Bagaimana Luna mencoba memberi petanda baru itu? Dengan “menyandingkan” Calon
Arang-nya Suzanna itu dengan tokoh ibu dalam (Gladi Resik) pertunjukan Luna.
Akan tetapi, seberapa berhasil?
Yang
terjadi adalah Luna terbata-bata dalam menata dan meletakkan Calon Arang (baca:
perempuan janda, penyihir kejam) di antara kisah dan kehadiran tokoh ibu (baca:
perempuan janda yang mandiri dan kuat). Mengapa Luna tidak bisa leluasa dalam
memainkan penanda Calon Arang ini? Bisa jadi memang penanda Calon Arang ini enggak Luna banget. Penanda Calon Arang tidak berhasil terintegrasi di dalam
keseluruhan wacana yang Luna bawa, mulai dari prosesnya hingga Gladi Resiknya
yang saya lihat itu, (dan mungkin juga pada Hari H pementasan?). Walaupun
demikian, ada satu upaya Luna yang saya kira berhasil berkaitan dengan Calon
Arang ini, yaitu bahwa Luna berhasil “membunuh”-nya. Upaya itu ada pada adegan
tokoh ibu mematikan televisi yang sedang menampilkan adegan film Ratu Sakti Calon Arang. Dengan mematikan
tayangan film Calon Arang itu seakan-akan Luna ingin berkata bahwa “janda yang
kejam dan melulu negatif itu” sudah mati, digantikan dengan “janda baik hati
yang mencintai keluarganya, ‘rumah’-nya”. Tokoh ibu itu seakan-akan hendak
membungkam mulut Liyan, yang bersuara dengan sangat lantang juga melalui media
(televisi). Tokoh ibu itu menolak untuk dibahasakan oleh Liyan, sehingga dia
bisa membahasakan dirinya sendiri, bahwa dia adalah perempuan, janda, cerai,
dan memilih bersatu dengan anak-anaknya, keluarganya, ‘rumah’-nya.
|
Salah satu adegan di dalam Gladi Resik Di Dalam Rumah 3 |
Empat
Wacana
Selain
bermain dengan konsep mitos Roland Barthes, Luna Kharisma bercerita kepada saya
bahwa dia juga bermain dengan Teori Empat Wacana Psikoanalisa Lacanian. Maka,
dengan teori itu pulalah saya melihat dan membahas (Gladi Resik) pertunjukan Di Dalam Rumah 3 itu. Ada empat wacana dalam teori itu: (1) Wacana
Tuan, (2) Wacana Histeria, (3) Wacana Analisa, dan (4) Wacana Universitas. Di
dalam tulisan singkat ini saya tidak akan membahas diagram-diagramnya secara
detail.
========
(PERSYARATAN 1): Baris entri mana saja yang memuat kata "values"? Ambil dan salin setiap baris tersebut.
(PERSYARATAN 2): Teruskan ulasan tentang pertunjukan Di Dalam Rumah 3 mulai dari kalimat terakhirnya.
Entri di bawah ini sama sekali tidak berkaitan dengan ulasan di atas.

(MASUKAN TUGAS):
========
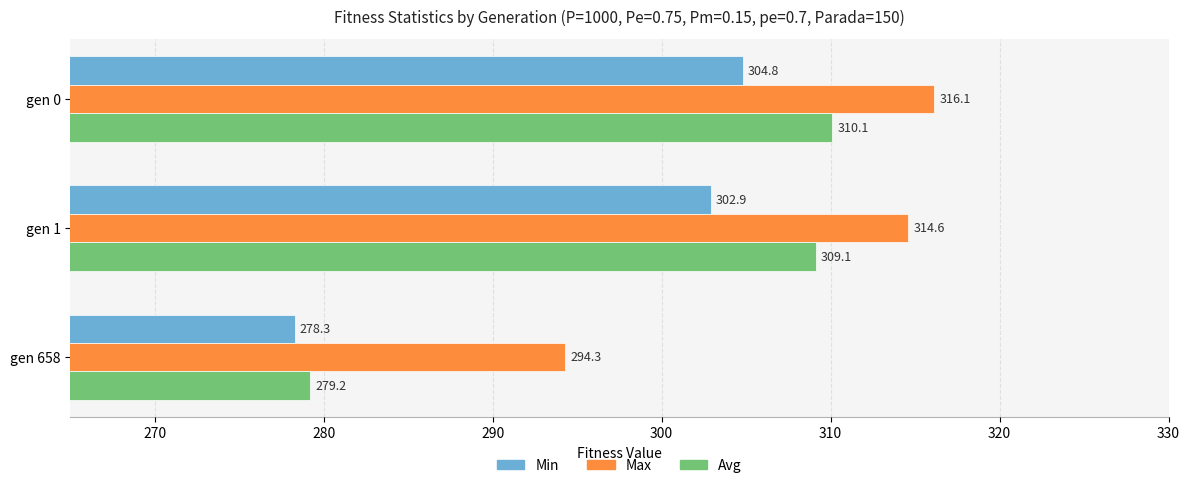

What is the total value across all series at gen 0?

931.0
========
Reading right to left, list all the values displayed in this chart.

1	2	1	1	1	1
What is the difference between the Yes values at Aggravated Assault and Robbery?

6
========
(JAWABAN 1):
Reading right to left, list all the values displayed in this chart.
What is the difference between the Yes values at Aggravated Assault and Robbery?

(JAWABAN 2):
Yang
jelas, di dalam (Gladi Resik) Di Dalam
Rumah 3 itu saya melihat dialektika keempat wacana tersebut dimainkan oleh
Luna. Sebenarnya, tentu saja, Di Dalam
Rumah 3 itu hadir untuk memaknai ulang tentang perkawinan, keluarga, hingga
akhirnya memaknai ulang tentang janda. Maka, diharapkan bahwa Luna berhasil
menghadirkan Wacana Analisa juga bahkan Wacana Universitas. Sejauh apa Luna
berhasil bermain dengan Empat Wacana ini?
Wacana
Tuan adalah wacana yang pertama. Wacana ini hadir pertama kali untuk
mengkastrasi individu menjadi subjek. Wacana Tuan ini tidak lain adalah Nama
Sang Bapa, bisa berupa hukum, adat istiadat, sistem sosial, masyarakat, juga
agama. Dengan pengertian tersebut, kita bisa melihat bahwa Wacana Tuan banyak terserak
pada (Gladi Resik) pertunjukan Luna itu. Wacana Tuan itu ada pada suara lelaki
(Liyan Besar) yang bertanya dan mendebat kepada karakter ibu. Secara teknis,
suara di mana penuturnya tidak hadir itu disebut V.O., atau “Sound of God”.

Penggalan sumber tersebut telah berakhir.